Mr. Williamson says he is trying to win citizenship for Senewongse, which would also make his wife a US citizen. Senewongse has, by all accounts, an excellent chance of becoming naturalized, but the INS may deport his wife first.

Mr. McNary, presented with the outline of this example in a Monitor interview, said it ``seems to me there's an easy answer; he should be naturalized.... I don't know why this man didn't come forward a long time ago and become a citizen, and there wouldn't have been any problem at all.''

But now that there is a problem, says Williamson, the two offices of the INS involved in the case will not cooperate to smooth the way to a solution.

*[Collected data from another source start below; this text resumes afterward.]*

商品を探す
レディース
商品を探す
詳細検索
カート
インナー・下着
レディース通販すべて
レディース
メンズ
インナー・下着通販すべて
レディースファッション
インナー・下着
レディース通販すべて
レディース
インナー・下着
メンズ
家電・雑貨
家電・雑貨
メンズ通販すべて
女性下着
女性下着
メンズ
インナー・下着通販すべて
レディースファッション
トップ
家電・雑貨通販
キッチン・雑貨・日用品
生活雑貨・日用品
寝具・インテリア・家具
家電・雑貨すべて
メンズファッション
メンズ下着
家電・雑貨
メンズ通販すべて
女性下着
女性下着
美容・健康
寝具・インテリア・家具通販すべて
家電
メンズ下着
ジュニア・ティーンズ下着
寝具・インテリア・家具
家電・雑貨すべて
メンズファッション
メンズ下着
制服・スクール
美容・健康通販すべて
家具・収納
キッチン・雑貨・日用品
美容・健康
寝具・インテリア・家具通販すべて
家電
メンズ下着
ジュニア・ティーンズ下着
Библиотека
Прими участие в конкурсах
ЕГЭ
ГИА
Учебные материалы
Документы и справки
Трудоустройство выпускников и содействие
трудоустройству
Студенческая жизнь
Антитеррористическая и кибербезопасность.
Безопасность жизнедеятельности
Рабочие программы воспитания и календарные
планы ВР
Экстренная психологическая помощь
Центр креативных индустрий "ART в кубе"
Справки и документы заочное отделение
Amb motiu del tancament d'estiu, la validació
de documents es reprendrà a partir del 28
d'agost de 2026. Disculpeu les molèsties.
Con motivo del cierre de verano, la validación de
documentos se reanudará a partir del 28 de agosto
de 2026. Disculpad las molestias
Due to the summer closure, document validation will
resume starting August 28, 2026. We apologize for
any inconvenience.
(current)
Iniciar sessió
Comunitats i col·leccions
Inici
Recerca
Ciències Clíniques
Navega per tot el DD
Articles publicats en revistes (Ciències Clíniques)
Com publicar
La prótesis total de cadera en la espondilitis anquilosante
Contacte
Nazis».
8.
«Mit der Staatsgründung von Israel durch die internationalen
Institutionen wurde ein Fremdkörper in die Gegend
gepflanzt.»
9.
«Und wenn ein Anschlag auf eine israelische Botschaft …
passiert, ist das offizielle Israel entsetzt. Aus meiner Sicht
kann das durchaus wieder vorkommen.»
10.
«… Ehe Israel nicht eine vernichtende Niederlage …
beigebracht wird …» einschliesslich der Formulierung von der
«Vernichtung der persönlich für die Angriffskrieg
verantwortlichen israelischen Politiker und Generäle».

The immigration judge in the case has allowed Williamson six months to resolve the matter. But frequently, says the lawyer, an outspoken member of the American Immigration Lawyers Association, ``you can't ... be as candid as I was with this judge.'' He says you have to play one part of the system against the other.

McNary acknowledges that internal INS coordination seems to be called for in this case. But the General Accounting Office (GAO), Congress's investigative arm, last month said in a draft report that the INS ``has degenerated into a group of segmented autonomous programs, each trying to handle its own set of problems with little attention given to their interrelatedness.''

The INS's enforcement operations, such as the US Border Patrol, and the officials who administer services like naturalization and asylum ``have been constantly in competition for resources,'' the GAO said.

McNary, who took office in the fall of 1989, says the GAO report ``reiterated a lot of things that I identified early and corrected, and the things that haven't been corrected, ... we've got the corrections in motion.''

A federal appeals court in California, meanwhile, endorsed a lower court's harsh appraisal of the INS's treatment of Salvadoran refugees. In 1988 federal district judge David Kenyon ruled that the INS ``engages in a pattern and practice of pressuring or intimidating Salvadorans'' not to seek political asylum here, but instead to return to El Salvador.

The three-judge Ninth Circuit appellate panel upheld Kenyon's findings and his order that the INS inform every Salvadoran it apprehends of the right to apply for asylum. The government hasn't decided whether to appeal the case.

McNary says the situation is under control: ``... I haven't even heard, since I've been commissioner, a complaint, ... in that regard, so I have to believe that's been corrected long ago.''

Dale De Haan, director of the immigration and refugee program at the National Council of Churches and former member of a congressional commission that studied international migration, says the problems at INS could be solved by making these issues a higher priority of government.

The Commission for the Study of International Migration and Cooperative Economic Development has urged the creation of a Department of Migration Affairs. As it stands, the INS is a Justice Department agency, and the State Department handles some related functions as well. ``We just felt that migration policy had to be handled at a higher level of responsibility, competence, and visibility,'' Mr. De Haan says.